Comparison of native, recombinant, and mutant forms of preproZmpA. A. Coomassie-stained SDS-12.5% PAGE gel. Lane 1, native ZmpA; lane 2, recombinant ZmpA; lane 3, ZmpA H465G; lane 4, ZmpA E377A; lane 5, ZmpA H380P; lane 6, ZmpA H465A; lane 7, ZmpA E377D; lane 8, ZmpA H380A; and lane 9, recombinant ZmpA. B. Western blot reacted with MAb 36-6-6 to native ZmpA. Lane 1, native ZmpA; lane 2, recombinant preproZmpA; and lane 3, ZmpA H465G. C. Western blot reacted with anti-His tag antibody.
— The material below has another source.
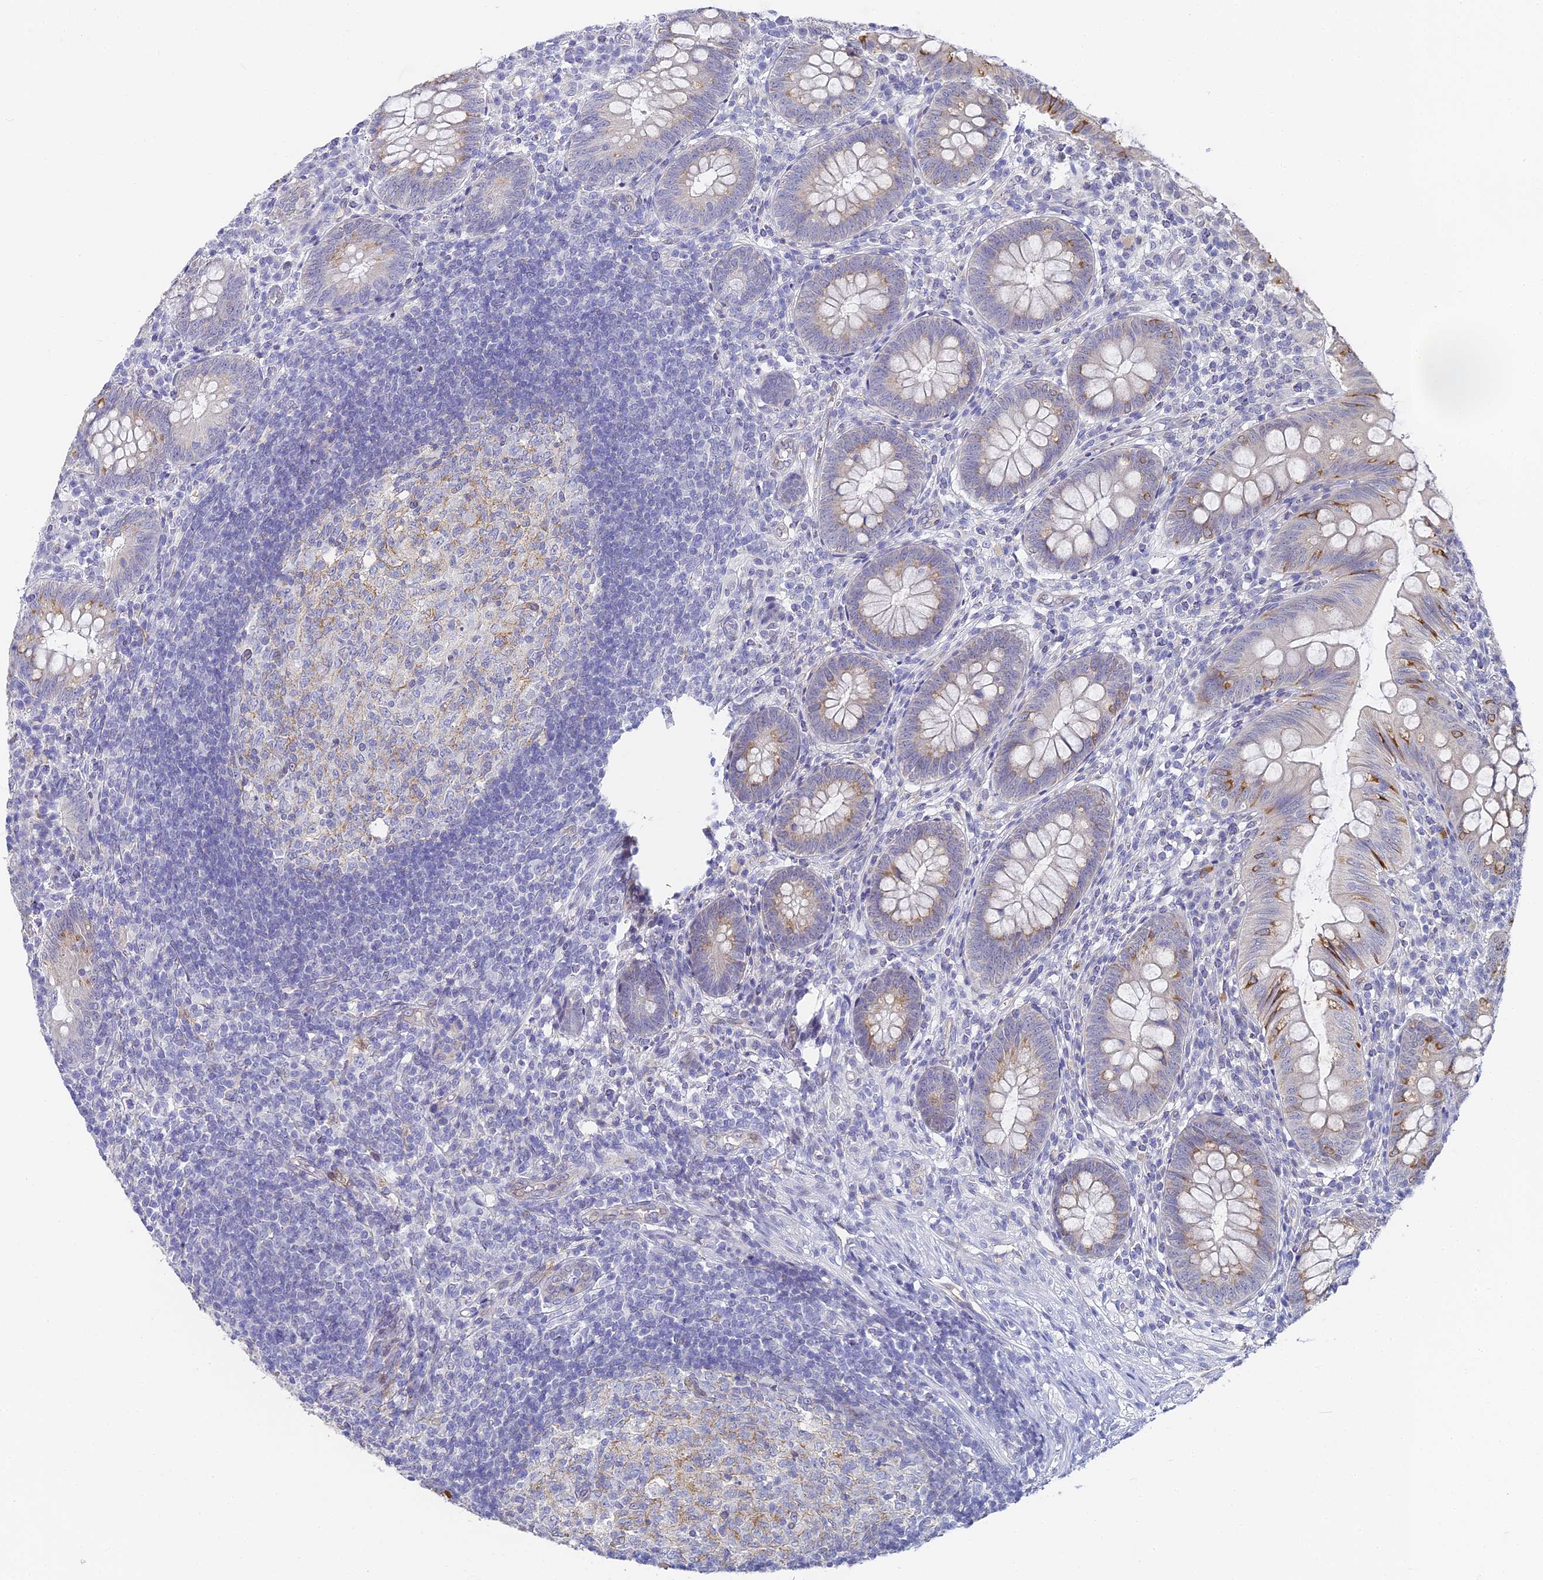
{"staining": {"intensity": "moderate", "quantity": "<25%", "location": "cytoplasmic/membranous"}, "tissue": "appendix", "cell_type": "Glandular cells", "image_type": "normal", "snomed": [{"axis": "morphology", "description": "Normal tissue, NOS"}, {"axis": "topography", "description": "Appendix"}], "caption": "Immunohistochemistry (IHC) image of unremarkable human appendix stained for a protein (brown), which displays low levels of moderate cytoplasmic/membranous positivity in about <25% of glandular cells.", "gene": "GJA1", "patient": {"sex": "male", "age": 14}}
Lane 1, native ZmpA; lane 2, recombinant ZmpA; lane 3, ZmpA H465G; lane 4, ZmpA E377A; and lane 5, ZmpA H380P. The solid arrows indicate preproZmpA, and the open arrows indicate ZmpA.

FIG. 3.

Expression of wild-type and mutant zmpA proteins in K56-2-9. Western immunblot of whole cell lysates reacted with anti-ZmpA antibody. Lane 1, K56-2 (pUCP26); lane 2, K56-2-9 (pUCP26); lanes 3 to 9, K56-2-9 with wild-type or mutant zmpA in trans; lane 3, ZmpA; lane 4, ZmpA H465G; lane 5, ZmpA H465A; lane 6, ZmpA E377A; lane 7, ZmpAE377D; lane 8, ZmpA H380P; lane 9, ZmpAH380A; lane 10, native ZmpA. The solid arrow indicates preproZmpA and the open arrow indicates ZmpA.

FIG. 4.

Ability of recombinant ZmpA and native ZmpA to cleave biologically important substrates. Substrates were digested with native ZmpA (N), recombinant ZmpA (R), or no protease (−) for 24 to 48 h. Controls included native ZmpA only (n) and recombinant ZmpA (r) only digestions. Samples were separated by SDS-PAGE and stained with Coomassie blue. A. SDS-12.5% PAGE of α-1 proteinase inhibitor. B. SDS-7.5% PAGE of α₂-macroglobulin. C. SDS-7.5% PAGE of collagen (lanes 1 to 5) and fibronectin (lanes 6 to 10). D. Tricine 16%-PAGE of IFN-γ. E. SDS-12.5% PAGE of lactoferrin (lanes 1 to 3) and transferrin (lanes 4 to 6). F. SDS-12.5% PAGE of IgA (lanes 1 to 3), IgG (lanes 4 to 6), and IgM (lanes 7 to 9).